Economia & Mercado

Número de exportação entre Brasil e Estados Unidos atinge recorde histórico

Os dados são do estudo do Ministério da Indústria, Comércio e Serviços (MDIC) - Divulgação / Pixabay
Segundo pesquisa, o salário de funcionários das empresas que exportam para os Estados Unidos é maior  |   Bnews - Divulgação Os dados são do estudo do Ministério da Indústria, Comércio e Serviços (MDIC) - Divulgação / Pixabay

Publicado em 09/10/2024, às 10h07   Publicado por Vagner ferreira



Dados de estudo do Ministério da Indústria, Comércio e Serviços (MDIC) apontam recorde histórico no número de exportações de produtos de empresas brasileiras para os Estados Unidos, com a venda de 9.533 companhias nacionais em 2023, sendo os ítens da área de tecnologia, os mais vendidos.

A reportagem do portal Exame mostrou que, com base na pesquisa, o que chamou a atenção é de que o salário dessas empresas que exportam para os Estados Unidos é maior do que de empresas que fazem a transação para outros países.
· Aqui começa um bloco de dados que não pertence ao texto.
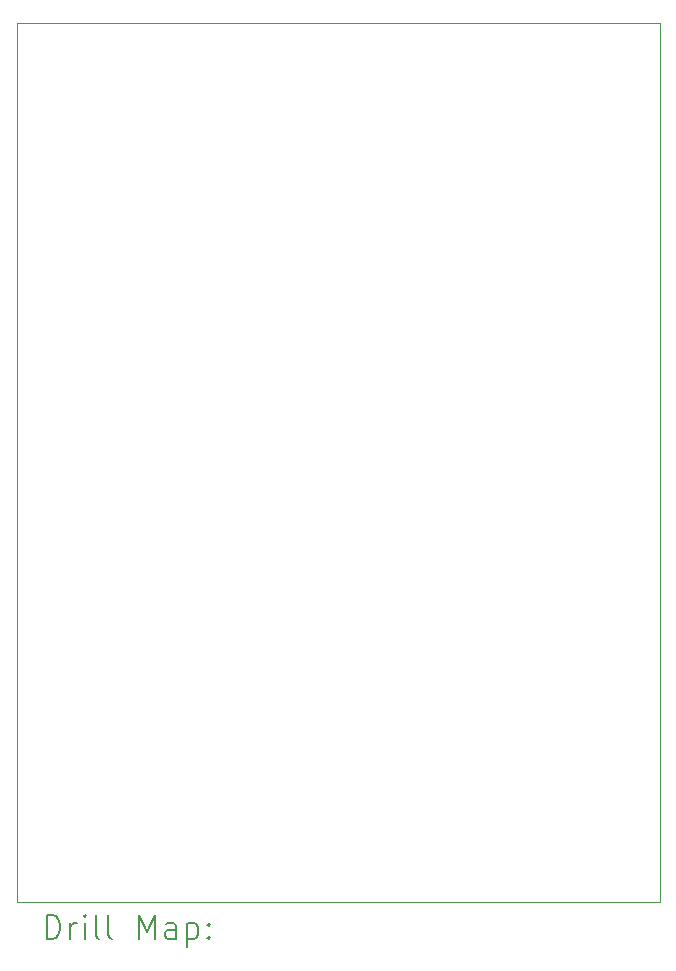
<source format=gbr>
%TF.GenerationSoftware,KiCad,Pcbnew,(6.0.9)*%
%TF.CreationDate,2022-12-19T18:13:20-06:00*%
%TF.ProjectId,clock_module,636c6f63-6b5f-46d6-9f64-756c652e6b69,rev?*%
%TF.SameCoordinates,Original*%
%TF.FileFunction,Drillmap*%
%TF.FilePolarity,Positive*%
%FSLAX45Y45*%
G04 Gerber Fmt 4.5, Leading zero omitted, Abs format (unit mm)*
G04 Created by KiCad (PCBNEW (6.0.9)) date 2022-12-19 18:13:20*
%MOMM*%
%LPD*%
G01*
G04 APERTURE LIST*
%ADD10C,0.100000*%
%ADD11C,0.200000*%
G04 APERTURE END LIST*
D10*
X17843500Y-14051280D02*
X12397740Y-14051280D01*
X12397740Y-14051280D02*
X12397740Y-6616700D01*
X12397740Y-6616700D02*
X17843500Y-6616700D01*
X17843500Y-6616700D02*
X17843500Y-14051280D01*
D11*
X12650359Y-14366756D02*
X12650359Y-14166756D01*
X12697978Y-14166756D01*
X12726549Y-14176280D01*
X12745597Y-14195328D01*
X12755121Y-14214375D01*
X12764645Y-14252470D01*
X12764645Y-14281042D01*
X12755121Y-14319137D01*
X12745597Y-14338185D01*
X12726549Y-14357232D01*
X12697978Y-14366756D01*
X12650359Y-14366756D01*
X12850359Y-14366756D02*
X12850359Y-14233423D01*
X12850359Y-14271518D02*
X12859883Y-14252470D01*
X12869407Y-14242947D01*
X12888454Y-14233423D01*
X12907502Y-14233423D01*
X12974168Y-14366756D02*
X12974168Y-14233423D01*
X12974168Y-14166756D02*
X12964645Y-14176280D01*
X12974168Y-14185804D01*
X12983692Y-14176280D01*
X12974168Y-14166756D01*
X12974168Y-14185804D01*
X13097978Y-14366756D02*
X13078930Y-14357232D01*
X13069407Y-14338185D01*
X13069407Y-14166756D01*
X13202740Y-14366756D02*
X13183692Y-14357232D01*
X13174168Y-14338185D01*
X13174168Y-14166756D01*
X13431311Y-14366756D02*
X13431311Y-14166756D01*
X13497978Y-14309613D01*
X13564645Y-14166756D01*
X13564645Y-14366756D01*
X13745597Y-14366756D02*
X13745597Y-14261994D01*
X13736073Y-14242947D01*
X13717026Y-14233423D01*
X13678930Y-14233423D01*
X13659883Y-14242947D01*
X13745597Y-14357232D02*
X13726549Y-14366756D01*
X13678930Y-14366756D01*
X13659883Y-14357232D01*
X13650359Y-14338185D01*
X13650359Y-14319137D01*
X13659883Y-14300089D01*
X13678930Y-14290566D01*
X13726549Y-14290566D01*
X13745597Y-14281042D01*
X13840835Y-14233423D02*
X13840835Y-14433423D01*
X13840835Y-14242947D02*
X13859883Y-14233423D01*
X13897978Y-14233423D01*
X13917026Y-14242947D01*
X13926549Y-14252470D01*
X13936073Y-14271518D01*
X13936073Y-14328661D01*
X13926549Y-14347708D01*
X13917026Y-14357232D01*
X13897978Y-14366756D01*
X13859883Y-14366756D01*
X13840835Y-14357232D01*
X14021788Y-14347708D02*
X14031311Y-14357232D01*
X14021788Y-14366756D01*
X14012264Y-14357232D01*
X14021788Y-14347708D01*
X14021788Y-14366756D01*
X14021788Y-14242947D02*
X14031311Y-14252470D01*
X14021788Y-14261994D01*
X14012264Y-14252470D01*
X14021788Y-14242947D01*
X14021788Y-14261994D01*
M02*

</source>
E ainda, apresenta um grande número de mulheres contratadas.

A secretária de Comércio Exterior do MDIC, Tatiana Prazeres, disse que na história nunca houve tantas empresas exportando para um único destino, como para os Estados Unidos. "Isso é algo que interessa porque ampliar a base exportadora do Brasil é um objetivo do governo federal", disse ela.

No início do milênio, em 2020, o número era de 4.664 empresas brasileiras exportando aos EUA. Cinco anos depois, a transação apresentou uma crescente, com 8.023. Entretanto, houve queda neste número após a crise financeira americana. Em 2013, o setor começou a recuperar o crescimento, ganhando força, sobretudo, nos últimos cinco anos, com início contínuo em 2018, até chegar na média atual.

Em 2009, o país norte-americano perdeu para a China o posto de maior importador de produtos brasileiros. No entanto, o de maior comprador de produtos industrializados brasileiros permanece, e juntos, completam 200 anos de relações bilaterais.

No ano passado, os EUA adquiriram US$ 29,9 bilhões em produtos. A secretária Tatiana apontou que os itens que mais cresceram na exportação durante os meses de janeiro e agosto de 2024 foram café, celulose e carne, além dos produtos manufaturados, como aeronaves e máquinas de energia elétrica. “Nos chama a atenção o crescimento em universos de produtos que são muito diferentes", informa.

Para o CEO da Amcham Brasil, Abraão Neto, além do aumento das negociações de produtos manufaturados, é importante estar atento também ao setor de serviços e de investimentos americanos no Brasil. "Temos percebido uma movimentação bastante promissora nos investimentos bilaterais. Percebemos fortes evidências de um novo ciclo de investimentos americanos no Brasil, em áreas como energia, sustentabilidade e tecnologia", diz Abraão, em reportagem do portal Exame.

Em comparação a outros países, o Brasil exporta produtos de 11.253 empresas para países do Mercosul, de 8.498 para a União Europeia e 2.847 para a China.